Rothschild provided this interpretation:
“Given the overall structure of the statute, we construe the requirement to appoint counsel as arising in accordance with the sequence of actions described in section 1170.95 subdivision (c); that is. after the court determines that the petitioner has made a prima facie showing that petitioner ‘falls within the provisions’ of the statute, and before the submission of written briefs and the court’s determination whether petitioner has made ‘a prima facie showing that he or she is entitled to relief.’…In sum, the trial court’s duty to appoint counsel does not arise unless and until the court makes the threshold determination that petitioner ‘falls within the provisions’ of the statute. Because the trial court denied defendant’s petition based upon his failure to make a prima facie showing that the statute applies to his murder conviction, defendant was not entitled to the appointment of counsel.”
“Contrary to the Court of Appeal’s decision, we conclude that the statutory language and legislative intent of section 1170.95 make clear that petitioners are entitled to the appointment of counsel upon the filing of a facially sufficient petition…and that only after the appointment of counsel and the opportunity for briefing may the superior court consider the record of conviction to determine whether ‘the petitioner makes a prima facie showing that he or she is entitled to relief.’ ”

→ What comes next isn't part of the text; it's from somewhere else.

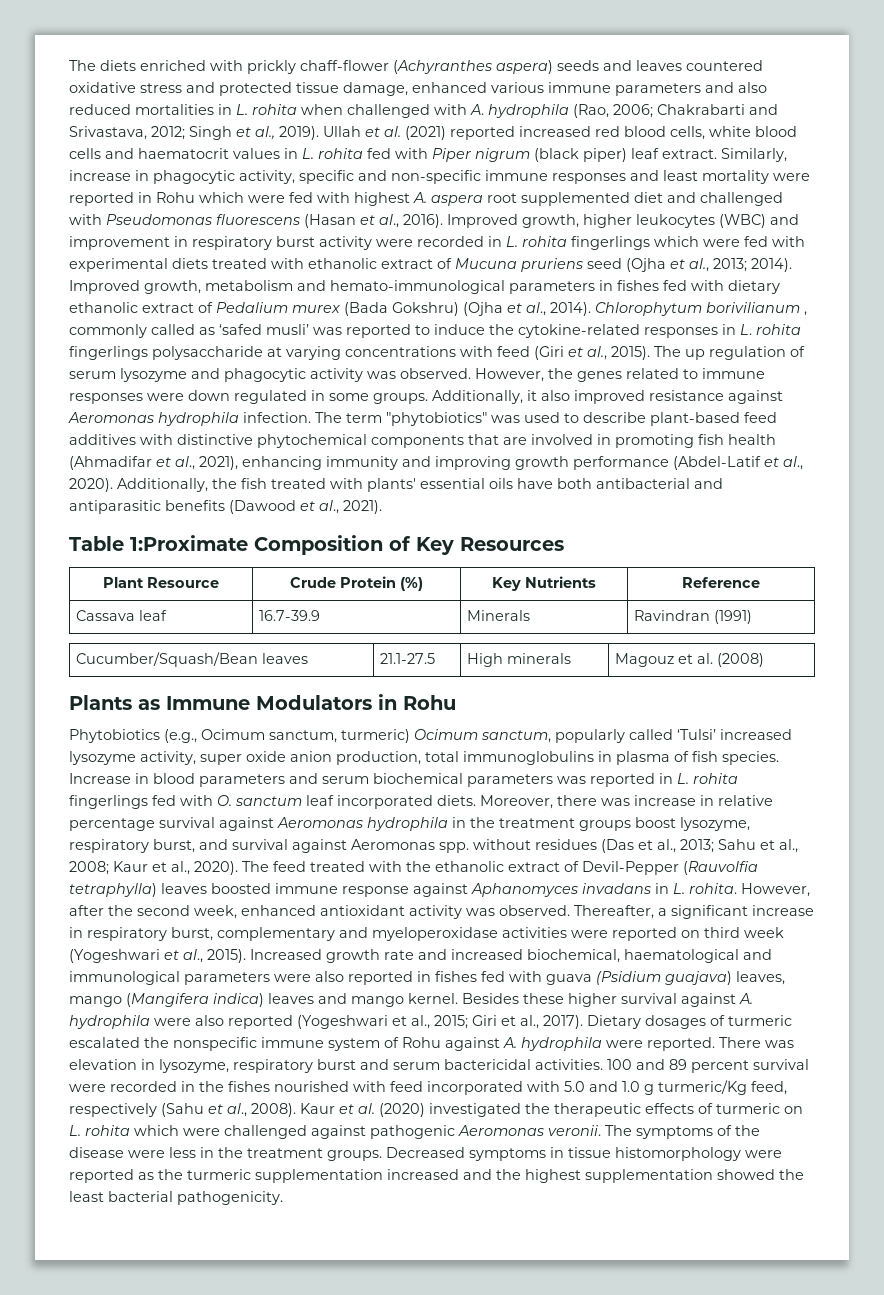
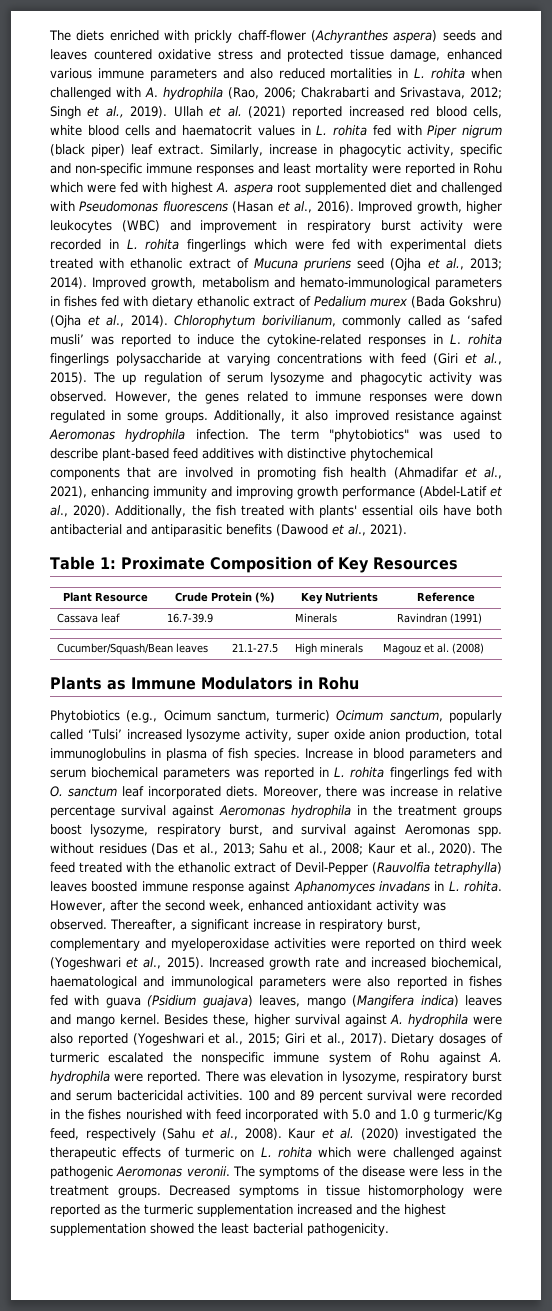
[706,302,807,316] borivilianum , -> [261,315,336,327] borivilianum,
[130,535,248,551] 1:Proximate -> [99,556,205,570] 1: Proximate
[523,993,564,1004] these -> [213,1014,250,1026] these,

He observed that Div. One and the Office of Attorney General inferred that the two references in Subd. (c) to “a prima facie showing” call for “two distinct, sequential inquiries”: first, whether the petitioner “falls within the provisions’ of the statute” and second, whether “he or she is entitled to relief.” The justice continued:
“By chronologically parsing out each sentence of subdivision (c), the Court of Appeal concluded that a petitioner is only entitled to counsel, if requested, after successfully making the first prima facie showing….
“We reject this interpretation of section 1170.95, subdivision (c). Rather, we read subdivision (c) to describe only a single prima facie showing….Considering subdivision (c)’s language in the context of section 1170.95 as a whole…, subdivision (c) clearly describes a single process. More specifically, the first sentence of subdivision (c) does not require a distinct prima facie showing before the appointment of counsel.”
Groban went on to say:
“[B]ecause the briefing schedule is tied to the filing of the petition itself and because there is no time limit by which courts must make this purported ‘first step’ analysis, section 1170.95, subdivision (c) does not envision a structure by which courts can make an initial determination without briefing and without the appointment of counsel. Instead, there is a much more logical interpretation of this provision, and it is the one we adopt here: a complying petition is filed; the court appoints counsel, if requested; the issue is briefed; and then the court makes one (not two) prima facie determination.”
Noting that “[t]here is no unconditional state or federal constitutional right to counsel to pursue collateral relief from a judgment of conviction,” Groban said that Campo’s denial of Lewis’s petition could be determined to have been harmless. The matter was remanded to the Court of Appeal to decide if it was.
The case is People v. Lewis, 2021 S.O.S. 4146.